WORK TO COMPLETE
With the material below, print exactly the lines between the line holding "M716 456 798" and the line holding "M523 333V351L479 375V358Z", inclusive. Add nothing else.
(Beginning of EXTRACTED INFORMATION)
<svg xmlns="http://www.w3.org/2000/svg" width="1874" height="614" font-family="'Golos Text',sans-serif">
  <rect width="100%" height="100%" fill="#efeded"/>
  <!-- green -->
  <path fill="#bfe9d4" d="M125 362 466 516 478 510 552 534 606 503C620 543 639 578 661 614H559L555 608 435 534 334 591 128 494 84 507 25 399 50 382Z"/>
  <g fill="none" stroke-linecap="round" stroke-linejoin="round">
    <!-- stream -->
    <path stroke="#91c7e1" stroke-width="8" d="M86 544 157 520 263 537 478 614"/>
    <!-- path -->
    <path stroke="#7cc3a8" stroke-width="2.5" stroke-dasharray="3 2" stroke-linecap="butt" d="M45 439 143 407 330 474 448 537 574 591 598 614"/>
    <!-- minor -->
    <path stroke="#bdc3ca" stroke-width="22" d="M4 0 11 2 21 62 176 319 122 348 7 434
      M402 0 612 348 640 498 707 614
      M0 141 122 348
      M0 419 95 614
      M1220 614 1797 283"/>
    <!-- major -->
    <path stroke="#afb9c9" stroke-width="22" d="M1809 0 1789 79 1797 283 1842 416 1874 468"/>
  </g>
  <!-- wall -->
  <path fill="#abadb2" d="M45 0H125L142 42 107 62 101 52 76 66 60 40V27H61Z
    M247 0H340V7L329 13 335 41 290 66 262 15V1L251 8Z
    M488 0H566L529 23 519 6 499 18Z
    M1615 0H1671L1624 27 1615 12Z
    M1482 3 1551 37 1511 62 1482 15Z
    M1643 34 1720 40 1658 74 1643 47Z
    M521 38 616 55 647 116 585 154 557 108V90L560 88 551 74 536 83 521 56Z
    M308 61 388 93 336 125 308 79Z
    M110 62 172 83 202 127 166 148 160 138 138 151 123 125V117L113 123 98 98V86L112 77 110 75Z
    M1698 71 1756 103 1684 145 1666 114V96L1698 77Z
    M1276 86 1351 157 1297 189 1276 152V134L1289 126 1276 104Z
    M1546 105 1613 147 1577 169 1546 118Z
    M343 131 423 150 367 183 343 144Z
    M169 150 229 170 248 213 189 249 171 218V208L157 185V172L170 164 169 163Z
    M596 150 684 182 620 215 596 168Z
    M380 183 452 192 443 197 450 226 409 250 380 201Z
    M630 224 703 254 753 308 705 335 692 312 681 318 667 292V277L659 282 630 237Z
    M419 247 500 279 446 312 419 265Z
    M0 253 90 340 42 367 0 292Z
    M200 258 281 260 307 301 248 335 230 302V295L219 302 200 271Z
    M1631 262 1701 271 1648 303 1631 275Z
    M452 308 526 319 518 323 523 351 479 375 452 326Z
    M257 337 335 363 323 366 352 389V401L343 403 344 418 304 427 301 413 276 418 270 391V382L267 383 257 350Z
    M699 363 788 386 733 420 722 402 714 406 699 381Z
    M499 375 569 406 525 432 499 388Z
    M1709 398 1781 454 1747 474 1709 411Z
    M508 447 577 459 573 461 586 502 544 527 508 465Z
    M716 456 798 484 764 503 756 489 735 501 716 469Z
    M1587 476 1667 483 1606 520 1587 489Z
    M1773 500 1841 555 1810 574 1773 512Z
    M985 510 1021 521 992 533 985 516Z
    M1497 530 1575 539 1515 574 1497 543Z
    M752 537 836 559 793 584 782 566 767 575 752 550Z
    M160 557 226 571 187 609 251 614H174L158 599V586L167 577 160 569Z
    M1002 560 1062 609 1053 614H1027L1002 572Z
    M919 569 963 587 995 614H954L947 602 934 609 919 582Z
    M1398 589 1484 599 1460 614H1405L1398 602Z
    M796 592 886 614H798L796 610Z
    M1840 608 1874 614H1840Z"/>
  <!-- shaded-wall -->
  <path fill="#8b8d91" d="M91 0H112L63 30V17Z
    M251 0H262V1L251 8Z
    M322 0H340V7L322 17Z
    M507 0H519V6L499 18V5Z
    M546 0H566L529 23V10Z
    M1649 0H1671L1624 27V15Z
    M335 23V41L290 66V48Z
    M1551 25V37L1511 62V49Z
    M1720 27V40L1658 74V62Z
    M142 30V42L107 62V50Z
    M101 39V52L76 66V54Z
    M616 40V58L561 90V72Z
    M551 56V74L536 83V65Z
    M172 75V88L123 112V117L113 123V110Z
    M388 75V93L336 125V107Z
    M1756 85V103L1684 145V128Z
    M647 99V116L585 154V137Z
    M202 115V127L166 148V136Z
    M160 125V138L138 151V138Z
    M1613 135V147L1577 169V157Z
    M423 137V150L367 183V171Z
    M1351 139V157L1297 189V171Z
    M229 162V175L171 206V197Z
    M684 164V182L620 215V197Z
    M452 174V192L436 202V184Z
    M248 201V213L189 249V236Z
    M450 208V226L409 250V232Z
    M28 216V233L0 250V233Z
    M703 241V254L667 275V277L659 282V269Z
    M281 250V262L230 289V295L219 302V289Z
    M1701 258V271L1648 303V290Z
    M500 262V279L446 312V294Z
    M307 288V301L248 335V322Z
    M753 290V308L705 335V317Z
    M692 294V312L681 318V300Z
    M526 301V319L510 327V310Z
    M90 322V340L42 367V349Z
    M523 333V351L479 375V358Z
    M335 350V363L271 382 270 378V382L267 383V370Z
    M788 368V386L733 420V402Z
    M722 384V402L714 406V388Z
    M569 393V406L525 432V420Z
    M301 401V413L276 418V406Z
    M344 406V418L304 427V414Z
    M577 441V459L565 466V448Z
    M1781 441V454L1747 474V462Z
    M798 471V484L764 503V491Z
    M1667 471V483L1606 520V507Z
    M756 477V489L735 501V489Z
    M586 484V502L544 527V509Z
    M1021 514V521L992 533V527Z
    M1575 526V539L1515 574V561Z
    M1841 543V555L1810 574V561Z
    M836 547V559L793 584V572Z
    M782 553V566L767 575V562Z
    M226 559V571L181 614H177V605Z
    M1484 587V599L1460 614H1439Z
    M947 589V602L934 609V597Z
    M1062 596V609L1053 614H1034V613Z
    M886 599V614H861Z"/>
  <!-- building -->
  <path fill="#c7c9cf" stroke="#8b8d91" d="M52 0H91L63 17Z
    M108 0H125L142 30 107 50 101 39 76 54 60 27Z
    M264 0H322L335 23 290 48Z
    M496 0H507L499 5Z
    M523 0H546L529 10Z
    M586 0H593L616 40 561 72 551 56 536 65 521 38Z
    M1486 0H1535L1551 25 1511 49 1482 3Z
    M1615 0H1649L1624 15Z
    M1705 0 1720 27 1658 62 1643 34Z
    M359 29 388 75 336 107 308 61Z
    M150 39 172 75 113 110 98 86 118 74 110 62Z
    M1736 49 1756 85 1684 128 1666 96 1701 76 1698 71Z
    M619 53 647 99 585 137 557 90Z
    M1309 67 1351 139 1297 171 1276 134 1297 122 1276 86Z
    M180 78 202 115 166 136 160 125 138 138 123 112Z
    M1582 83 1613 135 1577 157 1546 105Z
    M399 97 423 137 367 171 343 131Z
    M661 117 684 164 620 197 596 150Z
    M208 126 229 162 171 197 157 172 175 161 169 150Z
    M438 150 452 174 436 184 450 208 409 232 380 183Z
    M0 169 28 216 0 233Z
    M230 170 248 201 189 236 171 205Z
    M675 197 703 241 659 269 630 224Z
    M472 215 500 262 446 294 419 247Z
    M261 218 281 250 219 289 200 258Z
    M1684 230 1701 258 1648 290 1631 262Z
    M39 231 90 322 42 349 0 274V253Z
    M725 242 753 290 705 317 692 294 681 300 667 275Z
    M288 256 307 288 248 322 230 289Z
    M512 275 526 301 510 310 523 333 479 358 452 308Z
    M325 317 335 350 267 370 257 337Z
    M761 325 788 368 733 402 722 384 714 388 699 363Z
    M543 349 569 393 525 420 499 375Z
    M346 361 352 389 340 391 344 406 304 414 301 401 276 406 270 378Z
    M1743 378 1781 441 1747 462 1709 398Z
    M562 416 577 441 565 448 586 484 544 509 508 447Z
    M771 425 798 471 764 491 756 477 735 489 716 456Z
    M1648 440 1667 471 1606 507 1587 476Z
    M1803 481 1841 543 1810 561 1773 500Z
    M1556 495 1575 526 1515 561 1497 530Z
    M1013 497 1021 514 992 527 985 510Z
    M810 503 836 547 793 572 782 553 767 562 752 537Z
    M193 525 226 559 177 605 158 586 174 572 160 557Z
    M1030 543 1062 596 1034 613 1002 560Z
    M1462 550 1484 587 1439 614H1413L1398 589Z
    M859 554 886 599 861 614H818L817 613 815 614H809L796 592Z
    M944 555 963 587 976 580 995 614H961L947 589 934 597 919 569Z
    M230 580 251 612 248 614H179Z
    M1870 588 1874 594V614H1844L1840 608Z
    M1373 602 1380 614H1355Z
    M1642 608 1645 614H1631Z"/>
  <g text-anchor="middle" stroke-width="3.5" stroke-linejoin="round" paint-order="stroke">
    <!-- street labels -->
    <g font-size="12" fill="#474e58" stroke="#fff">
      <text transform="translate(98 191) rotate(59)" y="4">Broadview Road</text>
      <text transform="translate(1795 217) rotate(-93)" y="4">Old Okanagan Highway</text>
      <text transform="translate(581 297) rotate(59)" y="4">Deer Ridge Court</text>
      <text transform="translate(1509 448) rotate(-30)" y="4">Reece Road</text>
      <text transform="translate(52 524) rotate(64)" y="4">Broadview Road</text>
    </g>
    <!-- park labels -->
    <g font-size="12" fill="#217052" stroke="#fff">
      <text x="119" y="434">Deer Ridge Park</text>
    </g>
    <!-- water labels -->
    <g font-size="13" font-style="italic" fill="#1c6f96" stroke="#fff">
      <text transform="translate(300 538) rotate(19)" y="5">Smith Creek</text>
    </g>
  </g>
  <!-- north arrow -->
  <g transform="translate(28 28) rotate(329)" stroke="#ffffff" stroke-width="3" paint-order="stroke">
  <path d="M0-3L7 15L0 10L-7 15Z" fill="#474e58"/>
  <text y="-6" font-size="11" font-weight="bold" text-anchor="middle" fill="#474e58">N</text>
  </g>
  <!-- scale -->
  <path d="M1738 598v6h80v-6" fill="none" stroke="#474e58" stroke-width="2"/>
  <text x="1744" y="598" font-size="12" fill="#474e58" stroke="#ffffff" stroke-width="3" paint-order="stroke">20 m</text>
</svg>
(End of EXTRACTED INFORMATION)
SOLUTION TO THE EXERCISE
    M716 456 798 484 764 503 756 489 735 501 716 469Z
    M1587 476 1667 483 1606 520 1587 489Z
    M1773 500 1841 555 1810 574 1773 512Z
    M985 510 1021 521 992 533 985 516Z
    M1497 530 1575 539 1515 574 1497 543Z
    M752 537 836 559 793 584 782 566 767 575 752 550Z
    M160 557 226 571 187 609 251 614H174L158 599V586L167 577 160 569Z
    M1002 560 1062 609 1053 614H1027L1002 572Z
    M919 569 963 587 995 614H954L947 602 934 609 919 582Z
    M1398 589 1484 599 1460 614H1405L1398 602Z
    M796 592 886 614H798L796 610Z
    M1840 608 1874 614H1840Z"/>
  <!-- shaded-wall -->
  <path fill="#8b8d91" d="M91 0H112L63 30V17Z
    M251 0H262V1L251 8Z
    M322 0H340V7L322 17Z
    M507 0H519V6L499 18V5Z
    M546 0H566L529 23V10Z
    M1649 0H1671L1624 27V15Z
    M335 23V41L290 66V48Z
    M1551 25V37L1511 62V49Z
    M1720 27V40L1658 74V62Z
    M142 30V42L107 62V50Z
    M101 39V52L76 66V54Z
    M616 40V58L561 90V72Z
    M551 56V74L536 83V65Z
    M172 75V88L123 112V117L113 123V110Z
    M388 75V93L336 125V107Z
    M1756 85V103L1684 145V128Z
    M647 99V116L585 154V137Z
    M202 115V127L166 148V136Z
    M160 125V138L138 151V138Z
    M1613 135V147L1577 169V157Z
    M423 137V150L367 183V171Z
    M1351 139V157L1297 189V171Z
    M229 162V175L171 206V197Z
    M684 164V182L620 215V197Z
    M452 174V192L436 202V184Z
    M248 201V213L189 249V236Z
    M450 208V226L409 250V232Z
    M28 216V233L0 250V233Z
    M703 241V254L667 275V277L659 282V269Z
    M281 250V262L230 289V295L219 302V289Z
    M1701 258V271L1648 303V290Z
    M500 262V279L446 312V294Z
    M307 288V301L248 335V322Z
    M753 290V308L705 335V317Z
    M692 294V312L681 318V300Z
    M526 301V319L510 327V310Z
    M90 322V340L42 367V349Z
    M523 333V351L479 375V358Z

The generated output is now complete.